Berlin, 31. Januar 2019 - Gestern wurden Änderungsanträge der regierenden Fraktionen der Union und der SPD zum Terminservice- und Versorgungsgesetz (TSVG) bekannt. Die Änderungsanträge sehen vor, dass das Bundesministerium für Gesundheit durch eine Mehrheitsbeteiligung an der Gematik mehr Verantwortung übernimmt. Außerdem müssen die Krankenkassen den Plänen zufolge bei Versäumnis der Frist zur elektronischen Gesundheitsakte mit Sanktionen rechnen. Des Weiteren soll der Kassenärztlichen Bundesvereinigung die Verantwortung für die semantische Interoperabilität elektronischer Patientenakten übertragen werden.

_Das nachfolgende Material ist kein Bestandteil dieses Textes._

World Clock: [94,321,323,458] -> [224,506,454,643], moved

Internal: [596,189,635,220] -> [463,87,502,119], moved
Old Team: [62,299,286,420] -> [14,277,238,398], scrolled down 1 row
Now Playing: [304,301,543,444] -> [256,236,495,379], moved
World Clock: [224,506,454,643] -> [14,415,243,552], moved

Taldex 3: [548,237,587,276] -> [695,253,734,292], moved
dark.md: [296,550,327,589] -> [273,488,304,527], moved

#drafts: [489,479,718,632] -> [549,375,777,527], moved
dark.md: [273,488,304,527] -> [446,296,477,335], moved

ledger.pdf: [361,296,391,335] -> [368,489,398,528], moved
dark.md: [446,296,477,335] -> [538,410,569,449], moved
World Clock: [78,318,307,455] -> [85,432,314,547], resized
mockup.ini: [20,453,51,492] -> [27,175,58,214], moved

Der Bitkom begrüßt, dass die Politik die Kritik der Digitalwirtschaft an den Strukturen und der Arbeitsweise der Gematik gehört hat und mehr Verantwortung für die gemeinsame sichere Infrastruktur für das Gesundheitswesen übernehmen will. Gleichzeitig sollten nun neben der strategischen Verantwortung auch die Prozesse und Arbeitsstrukturen so angepasst werden, dass die Expertise aller Akteure im Gesundheitswesen effizient einfließen kann. Aktuell werden diese nur über den Beirat der Gematik eingebunden. Das ist unzureichend, wenn die elektronische Patientenakte trotz einer Spezifikation, die viele Probleme und einen engen Zeitplan mit sich bringt, für die Versicherten Realität werden soll.

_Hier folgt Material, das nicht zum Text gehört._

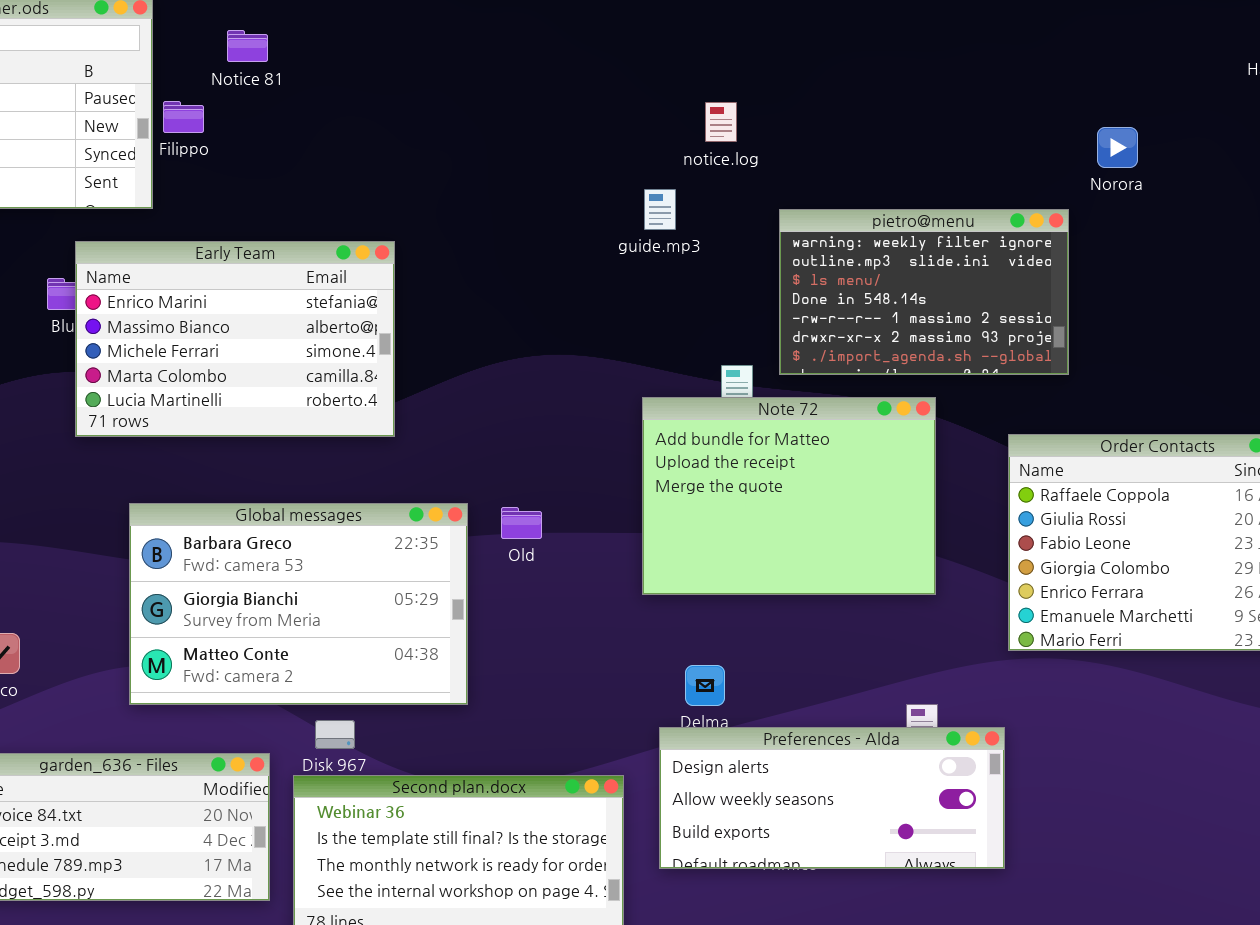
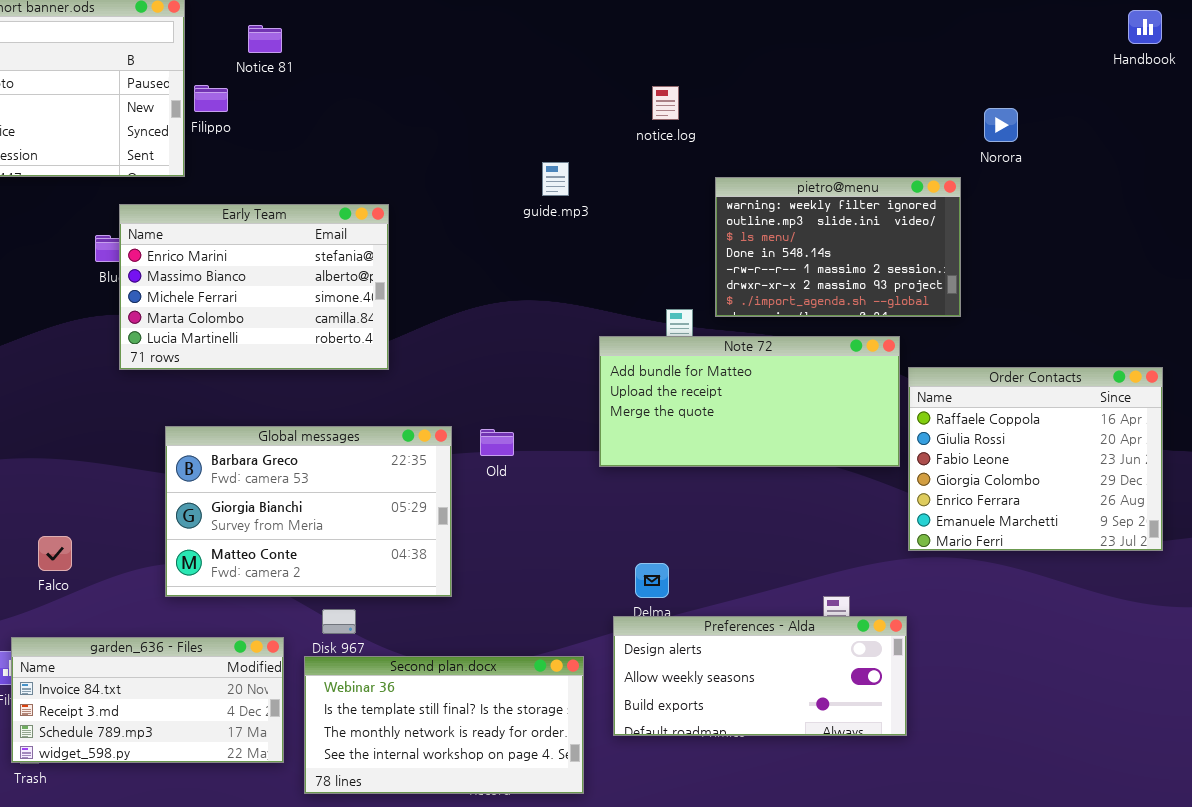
guide.mp3: [644,189,676,230] -> [542,162,569,196], moved
Note 72: [642,397,936,595] -> [599,336,900,467], resized

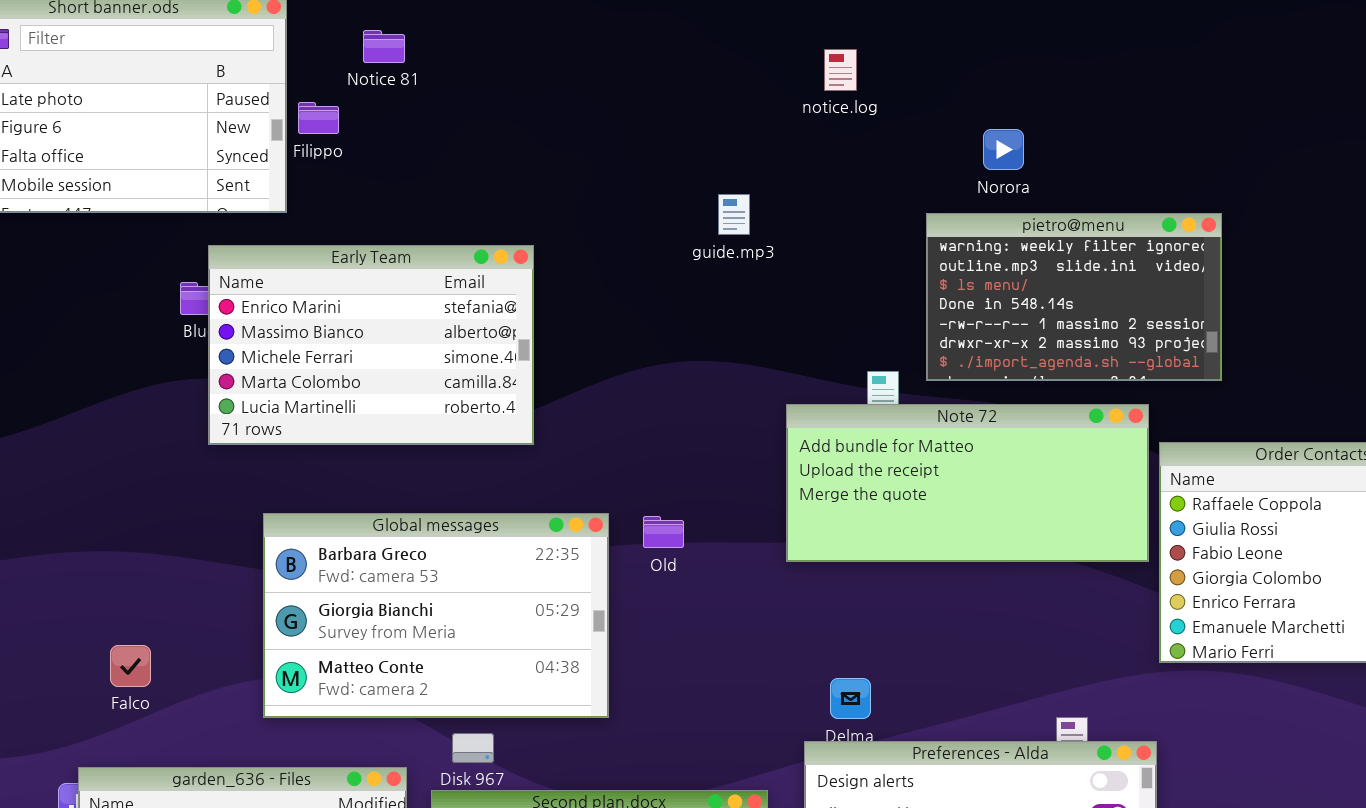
notice.log: [652,86,679,120] -> [824,49,857,91], moved
Norora: [984,108,1018,142] -> [983,129,1024,170], moved

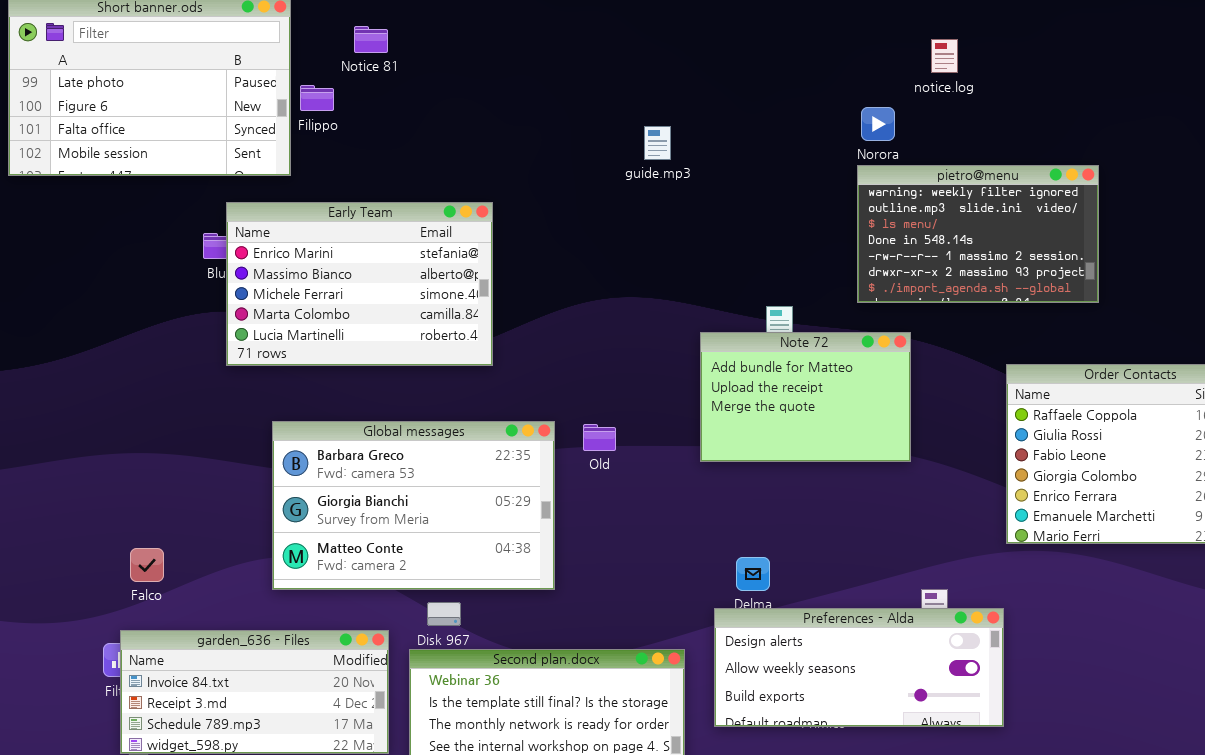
notice.log: [824,49,857,91] -> [931,39,958,73], moved
guide.mp3: [718,194,750,235] -> [644,126,671,160], moved
pietro@menu: [926,213,1222,381] -> [857,165,1099,303], moved
Note 72: [786,404,1149,562] -> [700,332,911,462], resized
Falco: [110,645,151,687] -> [130,548,164,582], moved

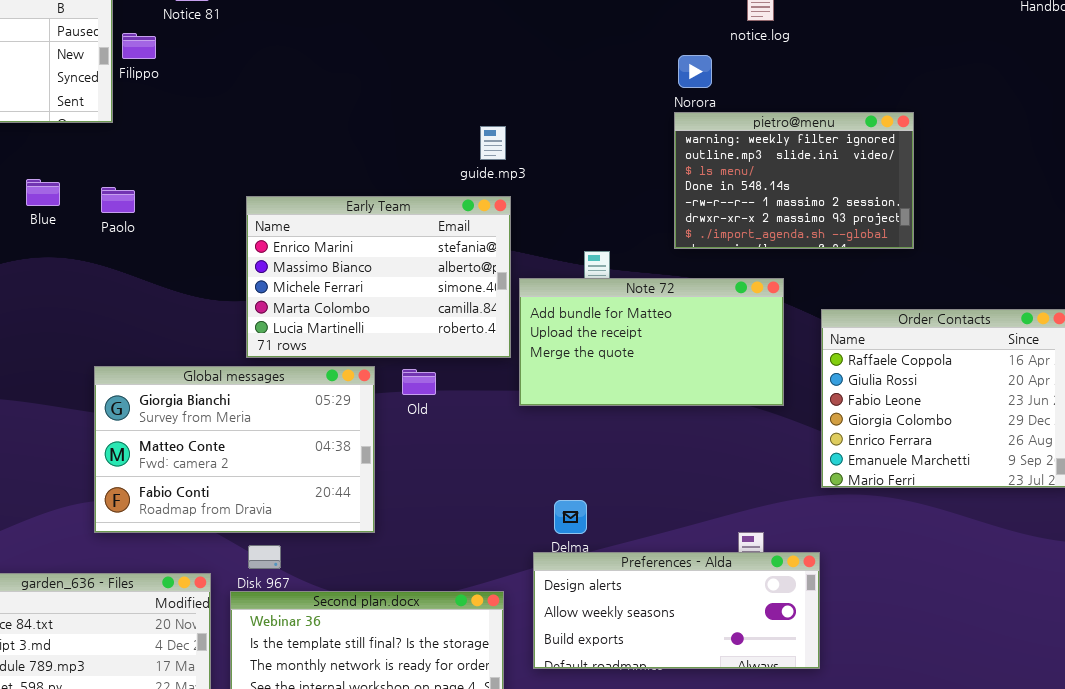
guide.mp3: [644,126,671,160] -> [480,126,506,160], moved
Early Team: [226,202,493,366] -> [246,196,511,358], moved
Note 72: [700,332,911,462] -> [519,278,784,406], resized
Global messages: [272,421,555,590] -> [94,366,375,533], scrolled down 1 row

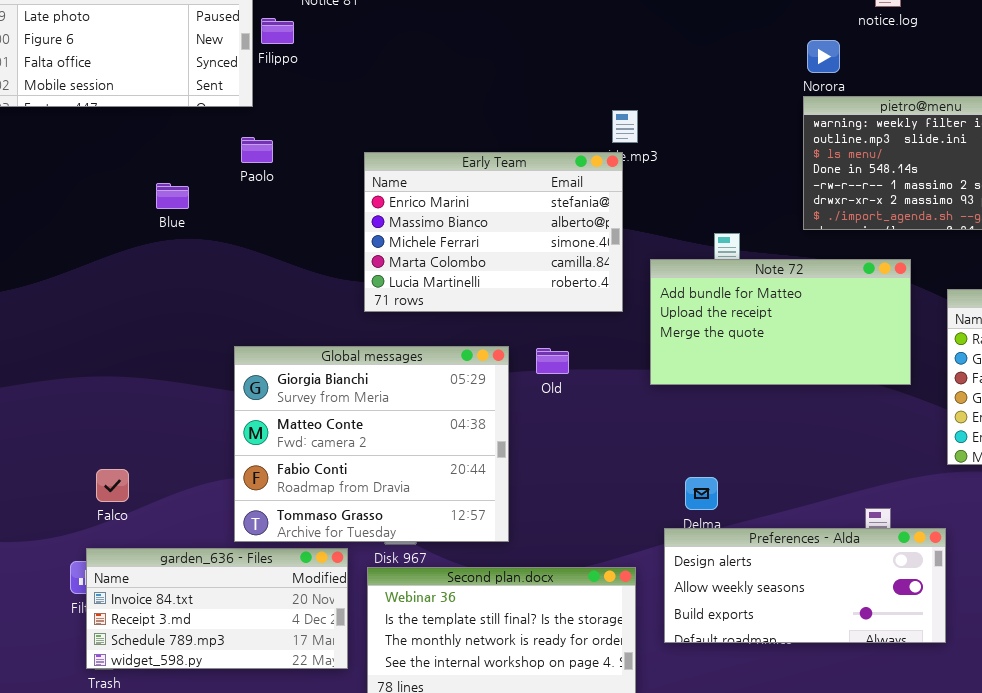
Blue: [26,179,60,206] -> [156,183,189,209], moved
Paolo: [101,187,135,213] -> [241,137,273,163], moved
Early Team: [246,196,511,358] -> [364,152,623,312], moved
Global messages: [94,366,375,533] -> [234,346,509,542], resized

Durch die im Änderungsantrag vorgesehenen Sanktionen entsteht für die Krankenkassen ein zunehmender Zeitdruck. Aus Sicht der Digitalwirtschaft sollten dennoch wichtige Grundprinzipien – innovationsfördernder Wettbewerb, Transparenz und die informationelle Selbstbestimmung der Bürgerinnen und Bürger bei der Wahl einer Patientenakte– nicht hinter den Anforderungen der Krankenkassen zurückfallen.
Die Übertragung der Kompetenz im Bereich der semantischen und syntaktischen Interoperabilität elektronischer Patientenakten an die Kassenärztliche Bundesvereinigung erscheint fragwürdig. „Die Erfahrungen in der Zusammenarbeit mit der Kassenärztlichen Bundesvereinigung stimmen uns bei dieser Entwicklung besorgt. Die Expertise für diese Aufgabe liegt bei vielen unterschiedlichen Gruppen, zu denen medizinische Fachgesellschaften, Industrie und Standardisierungsorganisationen gehören“, sagt Julia Hagen, Bitkom-Bereichsleiterin Health & Pharma. Die aktuelle Formulierung im Änderungsantrag, die notwendigen Festlegungen „im Benehmen“ mit den anderen Organisationen zu treffen, reicht nicht aus. Nach Ansicht des Bitkom müssen die benannten Akteure zwingend beteiligt und deren Eingaben nachweislich berücksichtigt werden. „Wir befinden uns an einem Scheideweg. Semantisch interoperable Daten sind die Grundlage für viele innovative Gesundheitsanwendungen. Ohne strukturierte Daten, die auf international anerkannten und genutzten Standards beruhen und der Realität der Versorgung und des Marktes entsprechen, fällt Deutschland zurück. KI-Anwendungen in der Gesundheit als Grundlage für eine verbesserte Versorgung und eine innovative Forschung Made in Germany rücken so in weite Ferne“, sagt Hagen.